Si en Bellas Artes, César Cort se atrevió a alzar la voz, en la Real Academia de la Historia fue su colega Leopoldo Torres Balbás quien negó el sí. “Había sido uno de los hombres que, en repetidas ocasiones, en artículos y en su propio quehacer personal, había mostrado su deseo de contribuir a la defensa del patrimonio del país”, atribuye Martínez Ruiz. “Después de casi medio siglo de luchar en mi modesto campo de acción por la conservación de nuestros monumentos y de protestar por la emigración de otros a Estados Unidos, hoy, con el pie en el estribo (fallecería solo dos años después), asentir al traslado de la iglesia de Fuentidueña sería renegar de toda mi vida”, escribió por entonces el arquitecto restaurador de La Alhambra.

A juzgar por la tibia, nula, respuesta social al éxodo de las piedras segovianas, la dictadura consiguió acallar las críticas y que la operación no sufriera ningún contratiempo. “La información que se sirve en España en ese momento procura poner el acento en el retorno de las pinturas de San Baudelio, que habían sido vendidas y exportadas en la década de los años veinte y que, al fin, se recuperaban”, revela la profesora de la Universidad de Valladolid, quien añade: “Solo a renglón seguido, sin darle demasiada importancia, se dice que a cambio sale el ábside de un templo al que se minusvalora, muchas veces bajo la denominación de ermita”. El control de los medios de comunicación, a quienes se ofreció la información a cuentagotas, controlada y en coordinación con el Gobierno americano, enfrió esa posible reacción crítica.

Merino de Cáceres, arquitecto e investigador

“De Fuentidueña a Manhattan” se ha convertido en la última colaboración entre Martínez Ruiz y Merino de Cáceres, fallecido solo unos meses después del lanzamiento del libro. “Ha sido una colaboración enriquecedora y feliz; ahora hablo con tristeza porque nos teníamos un enorme cariño y aprecio”, se sincera María José Martínez Ruiz, cuyo trabajo con el investigador segoviano deja una obra fundamental en el patrimonio expatriado, “La destrucción del patrimonio español. W. R. Hearst, el gran acaparador” (Cátedra, 2012), además de varios artículos en común.

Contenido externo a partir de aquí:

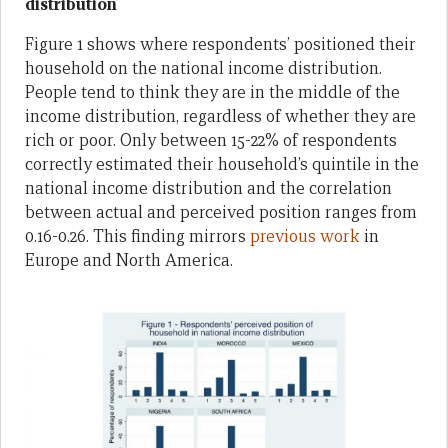
distribution
Figure 1 shows where respondents’ positioned their
household on the national income distribution.
People tend to think they are in the middle of the
income distribution, regardless of whether they are
rich or poor. Only between 15-22% of respondents
correctly estimated their household’s quintile in the
national income distribution and the correlation
between actual and perceived position ranges from
0.16-0.26. This finding mirrors
previous work
in
Europe and North America.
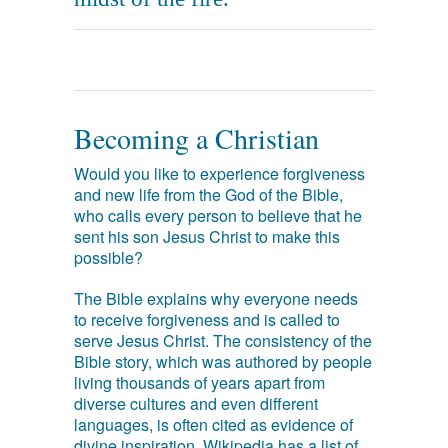
Becoming a Christian
Would you like to experience forgiveness
and new life from the God of the Bible,
who calls every person to believe that he
sent his son Jesus Christ to make this
possible?
The Bible explains why everyone needs
to receive forgiveness and is called to
serve Jesus Christ. The consistency of the
Bible story, which was authored by people
living thousands of years apart from
diverse cultures and even different
languages, is often cited as evidence of
divine inspiration. Wikipedia has a list of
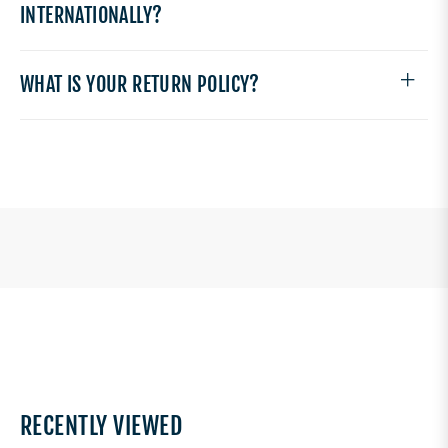
INTERNATIONALLY?
WHAT IS YOUR RETURN POLICY?
RECENTLY VIEWED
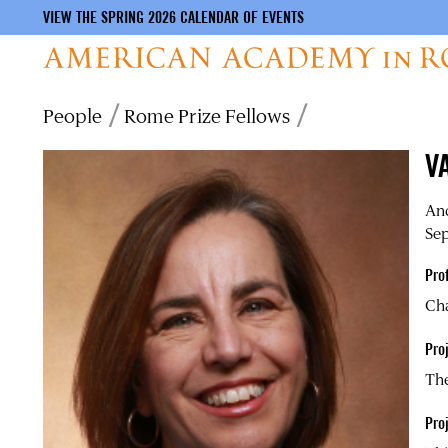
VIEW THE SPRING 2026 CALENDAR OF EVENTS
Skip
Breadcrumb
People
Rome Prize Fellows
to
main
V
content
And
Sep
Pro
Cha
Proj
The
Pro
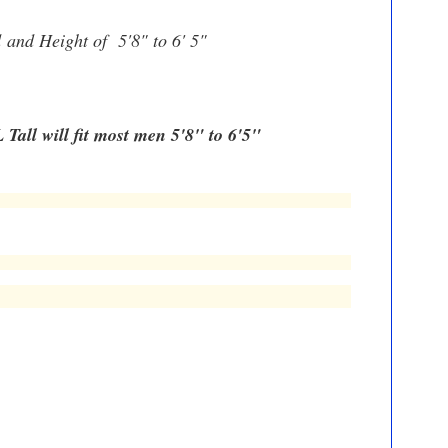
d
and Height of 5'8" to 6' 5"
 Tall will fit most men 5'8" to 6'5"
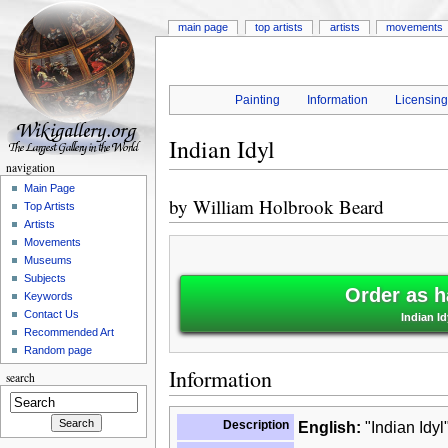
main page
top artists
artists
movements
Painting
Information
Licensin
Indian Idyl
navigation
Main Page
by
William Holbrook Beard
Top Artists
Artists
Movements
Museums
Subjects
Order as h
Keywords
Contact Us
Indian I
Recommended Art
Random page
Information
search
Description
English:
"Indian Idyl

“Es una figura fundamental en la Historia de la restauración y conservación de nuestro país y también en la historiografía artística y de la arquitectura”, añade Martínez Ruiz, quien cita de su legado la labor como arquitecto en la Dirección General de Bellas Artes, la de docente en la Escuela de Arquitectura como discípulo de Fernando Chueca Goitia, la condición de maestro mayor del Alcázar de Segovia durante medio siglo, o sus obras de restauración en las catedrales de Segovia y Toledo, o en el monasterio de Nuestra Señora de Prado, en Valladolid.

Pero quizá sea su incansable tarea como investigador del expolio artístico la que se ha popularizado más en los últimos años, un trabajo con origen en su tesis doctoral sobre la venta y exportación de tesoros como los monasterios de Sacramenia (Segovia) y Óvila (Guadalajara), un fenómeno que bautizó como “elginismo”. “Cuando no se sabía nada de la figura de marchante de arte de Arthur Byne, él la dio a conocer. Hoy, la imagen de Byne está muy difundida, pero quien caracterizó su personaje fue Merino”, enfatiza la profesora de Valladolid. Martínez Ruiz revela, por último, el hallazgo que se produjo durante la investigación de “De Fuentidueña a Manhattan”, un descubrimiento que parecía llamado a cerrar el círculo de toda una vida tras la pista del patrimonio en peligro. Cuando Merino de Cáceres encontró el documento en el que un familiar, su tío Luis Felipe Peñalosa, entonces presidente de la Comisión provincial de Monumentos de Segovia, se oponía con rotundidad a la operación de Fuentidueña, “creo que se emocionó, es como si él mismo formara parte de ese tejido de la Historia”. A Peñalosa, precisamente, dedicó esta obra final Merino de Cáceres.